The answer to the first question is yes and to the second, 66.7% (2/3), but the answer is not obvious. Most people assume that under the conditions of a game show or any other game of chance, a host would not provide a chance of winning greater than 50/50. In fact, most of the time the probability of winning on a game show is significantly less than 50%. When people try to solve this problem, they believe that staying with the door they initially chose or switching is a 50/50 tradeoff; they believe that when the game show host opens one door that contains a sheep, it simply reduces the problem to just two doors. However, these assumptions are incorrect.
The key distinction between 50% and 66.7% is when the choice is made relative to the events of the game show. If the game show host opened the door before the contestant chose a door, it would be a simple 50/50 problem. In the three doors problem, however, the contestant has already made a choice and, by revealing a sheep behind an opened door, the host doubles the contestant’s probability of winning a prize.
Here is a way to think through it graphically:
As you can see, there are two possibilities out of three of winning a car from switching, while there is only one possibility out of three of winning a car from staying.
Another way to think of this problem is to avoid choosing the car at first and then switching.
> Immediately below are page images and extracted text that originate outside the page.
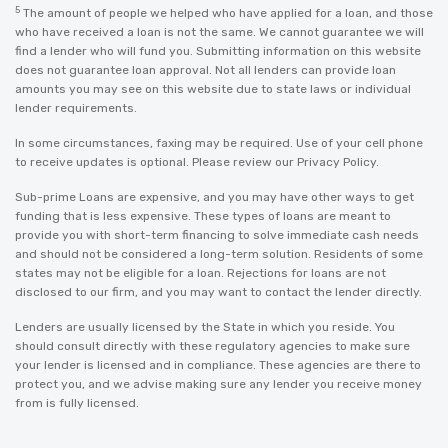
5
The amount of people we helped who have applied for a loan, and those
who have received a loan is not the same. We cannot guarantee we will
find a lender who will fund you. Submitting information on this website
does not guarantee loan approval. Not all lenders can provide loan
amounts you may see on this website due to state laws or individual
lender requirements.
In some circumstances, faxing may be required. Use of your cell phone
to receive updates is optional. Please review our
Privacy Policy
.
Sub-prime Loans are expensive, and you may have other ways to get
funding that is less expensive. These types of loans are meant to
provide you with short-term financing to solve immediate cash needs
and should not be considered a long-term solution. Residents of some
states may not be eligible for a loan. Rejections for loans are not
disclosed to our firm, and you may want to contact the lender directly.
Lenders are usually licensed by the State in which you reside. You
should consult directly with these regulatory agencies to make sure
your lender is licensed and in compliance. These agencies are there to
protect you, and we advise making sure any lender you receive money
from is fully licensed.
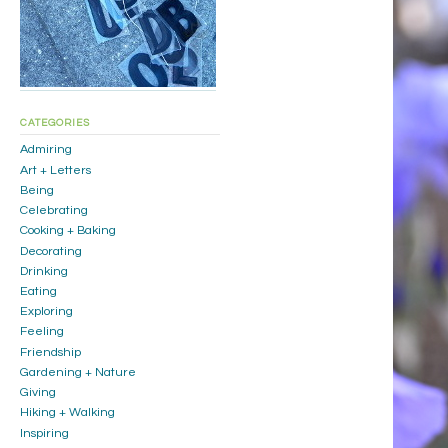
CATEGORIES
Admiring
Art + Letters
Being
Celebrating
Cooking + Baking
Decorating
Drinking
Eating
Exploring
Feeling
Friendship
Gardening + Nature
Giving
Hiking + Walking
Inspiring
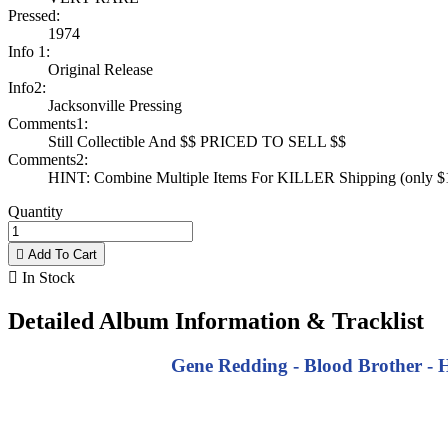
Pressed:
1974
Info 1:
Original Release
Info2:
Jacksonville Pressing
Comments1:
Still Collectible And $$ PRICED TO SELL $$
Comments2:
HINT: Combine Multiple Items For KILLER Shipping (only $1 
Quantity

Add To Cart

In Stock
Detailed Album Information & Tracklist
Gene Redding - Blood Brother - Ha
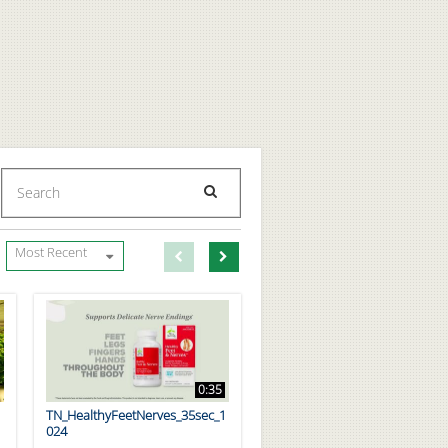
Enter terms to search videos
PERFORM SEARCH
First page loaded, no previous page available
Load Next Page
Most Recent
0:35
TN_HealthyFeetNerves_35sec_1
024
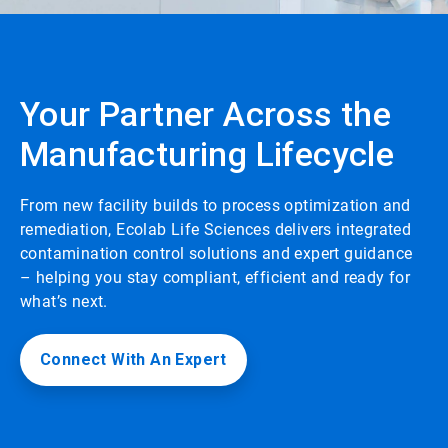
Your Partner Across the
Manufacturing Lifecycle
From new facility builds to process optimization and
remediation, Ecolab Life Sciences delivers integrated
contamination control solutions and expert guidance
– helping you stay compliant, efficient and ready for
what’s next.
Connect With An Expert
Consider that there is only a 33% percent that your first choice is the car. It appears easier (66% chance) to initially choose a sheep and then switch, because once you choose a sheep and switch, you are guaranteed the car. In essence, this reverses the challenge of the problem and makes it seem twice as easy.
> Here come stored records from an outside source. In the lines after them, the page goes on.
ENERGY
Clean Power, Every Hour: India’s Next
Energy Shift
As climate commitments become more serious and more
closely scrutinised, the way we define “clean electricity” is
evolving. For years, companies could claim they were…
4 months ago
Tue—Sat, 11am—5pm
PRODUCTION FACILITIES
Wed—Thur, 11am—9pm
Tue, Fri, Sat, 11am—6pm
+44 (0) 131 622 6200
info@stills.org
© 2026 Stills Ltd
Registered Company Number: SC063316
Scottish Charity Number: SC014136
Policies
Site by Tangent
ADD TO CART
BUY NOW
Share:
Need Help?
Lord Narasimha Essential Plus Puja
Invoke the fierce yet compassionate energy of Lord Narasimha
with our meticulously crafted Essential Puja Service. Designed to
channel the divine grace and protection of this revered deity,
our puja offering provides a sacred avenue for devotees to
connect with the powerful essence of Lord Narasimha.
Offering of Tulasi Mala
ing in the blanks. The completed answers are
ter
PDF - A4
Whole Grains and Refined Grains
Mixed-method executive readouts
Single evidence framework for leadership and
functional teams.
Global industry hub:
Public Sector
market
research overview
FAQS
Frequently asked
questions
One loose end with this problem arises when considering the switching strategy for other games of chance. Let’s say you are a contestant in a similar game show. The game show asks you to choose between the same three doors and gives you a chance to switch after your first choice. Should you do it? Applying the logic from the first problem, you might consider it. However, the host does nothing to aid your chances of winning, so this strategy is useless. No matter how many times you switch your choice, each time you have the same probability of choosing the prize door. The key distinction with the three doors problem is the door reveal.
The reason I like this problem is because it is easily solvable when considered from a graphical or visual approach, but in the heat of the moment, a game show contestant or puzzle solver would likely proceed illogically. It is a mathematical and logical problem, broadening the appeal of the problem. What about the grading criterion for puzzles that we considered in class? This problem shines on its visual component (the question is easy to picture and my favorite solution is graphical) and its elegant but at the same time paradoxical solution. All things considered, I would say this problem is an A+.